Figure 4 depicts the surface potential variation along the channel for drain control regime at VGS = 1 V, it is studied that increase in drain to source voltage increased the potential at drain channel junction, there by increasing the electric field and band to band tunneling generation rate at drain channel junction.

Fig. 4.
figure 4

Surface potential distribution along the channel for different VDS = 0.2, 0.6, and 1 V at VGS = 1 V.

Figure 5 shows the comparison plot of lateral and vertical electric field of the proposed model with SM GAA-TFET, it is observed that the electric field profile of the proposed model device is high at the source channel junction due to the increase in tunneling rate of electrons from valence band to conduction band.

Fig. 5.
figure 5

Electric field profile comparision plot of TM GAA-HJTFET and SM GAA-HJTFET.

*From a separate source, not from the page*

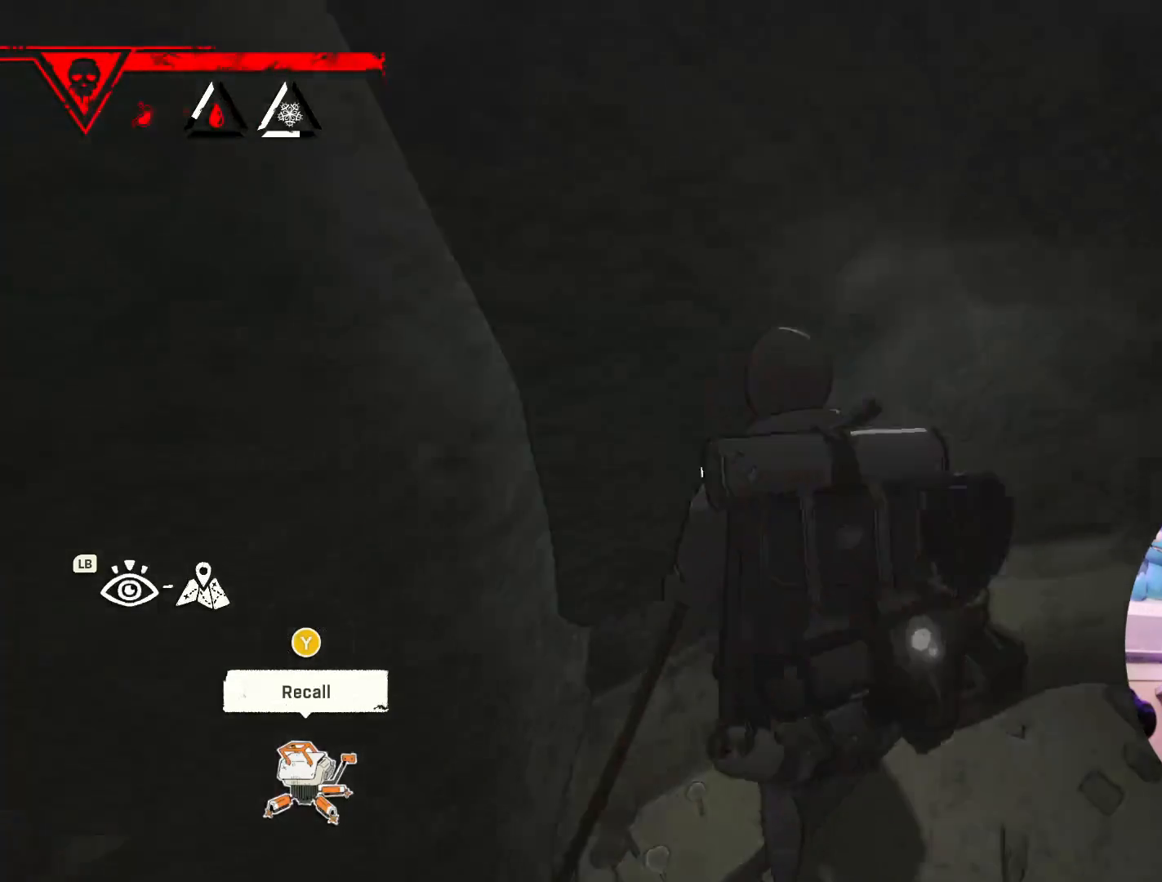
{"buttons": [], "left_stick": "center", "right_stick": "center", "events": [[150, "left_stick", "right"], [283, "left_stick", "center"]]}
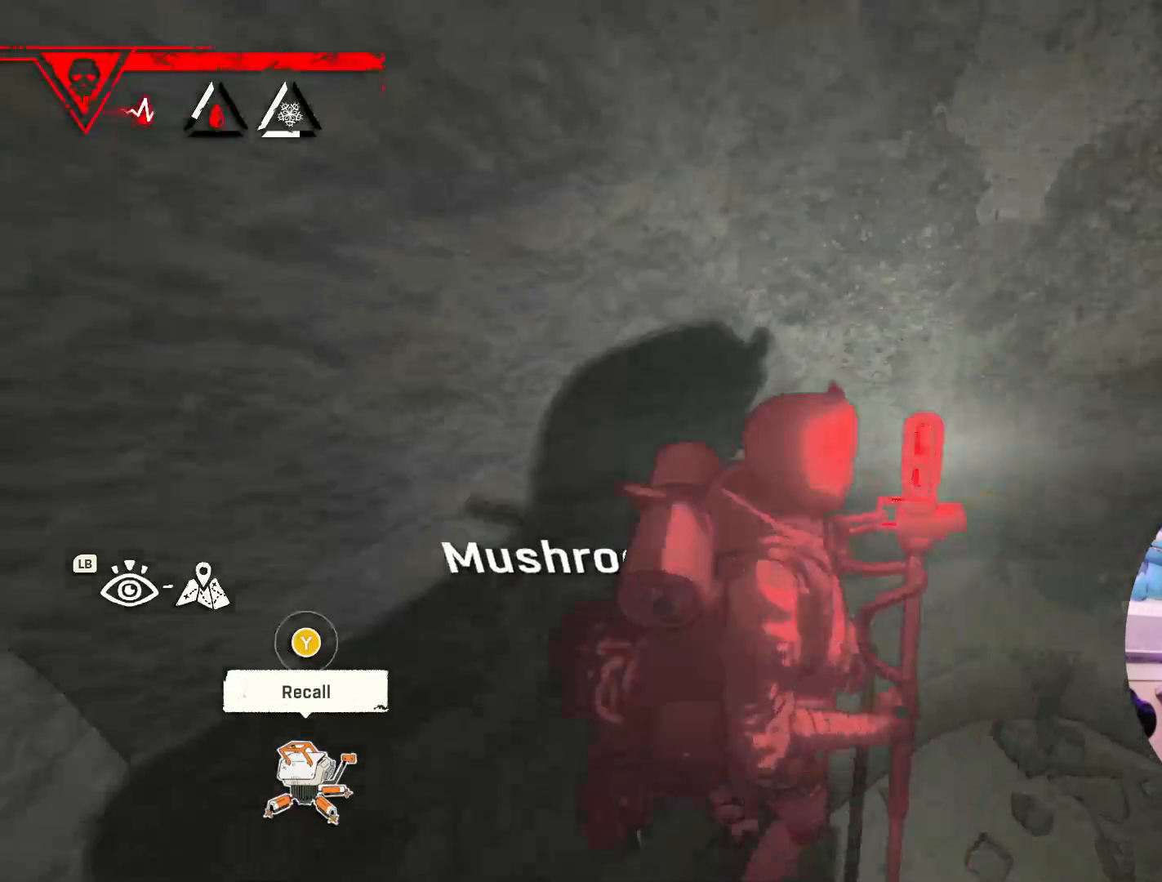
{"buttons": ["A"], "left_stick": "center", "right_stick": "center", "events": [[200, "left_stick", "up-left"], [367, "left_stick", "center"], [400, "A", "down"]]}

I(V) characteristic of the proposed model is shown in Fig. 6.

Fig. 6.
figure 6

Comparision of the drain current ID vs. VGS of TMGAA-HJTFET and SMGAA-HJTFET.

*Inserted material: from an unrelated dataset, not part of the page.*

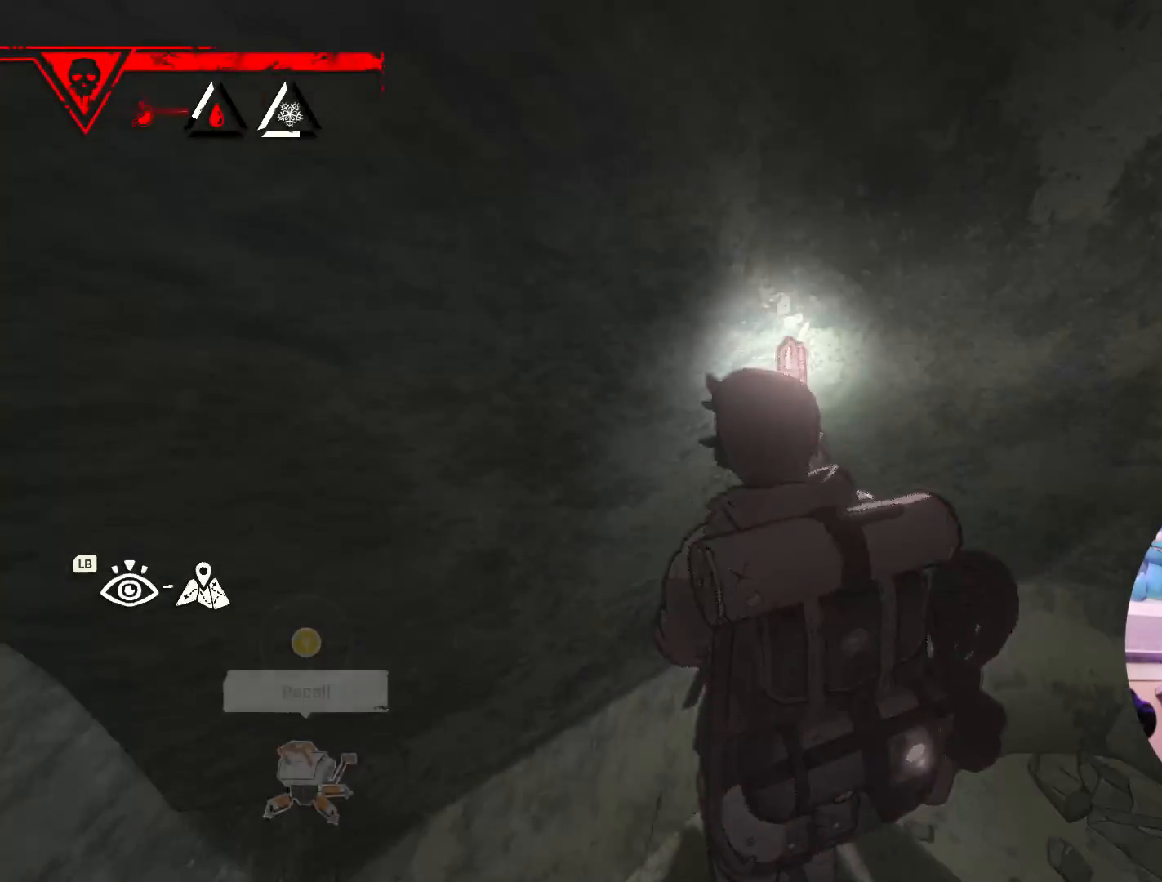
{"buttons": [], "left_stick": "center", "right_stick": "up", "events": [[83, "A", "up"], [500, "right_stick", "up"]]}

It is studied that the Off current IOff is low due to the barrier created by the forbidden gap that prevents the tunneling of electrons at Off state. On-state current is high due to enhanced electrostatic control of cylindrical gate which reduces the short channel effects and subthreshold swing.

5 CONCLUSIONS

A two-dimensional analytical model of TMGAA-HJTFET is modeled for different parameters such as surface potential, electric field, drain current, transconductance, and threshold voltage by derivative method by considering five depletion regions. The surface potential is modeled using parabolic approximation method for five regions. The electric field components are used to calculate drift and diffusion current. It is observed that the IOn/IOff ratio is improved high compared with SMGAA-HJTFET. The proposed model of TMGAA-HJTFET predicts the device electrostatic characteristics on different parameters to gain intuition on device physics. Results obtained are found to be in good agreement with TCAD ATLAS-based simulation results of the proposed device.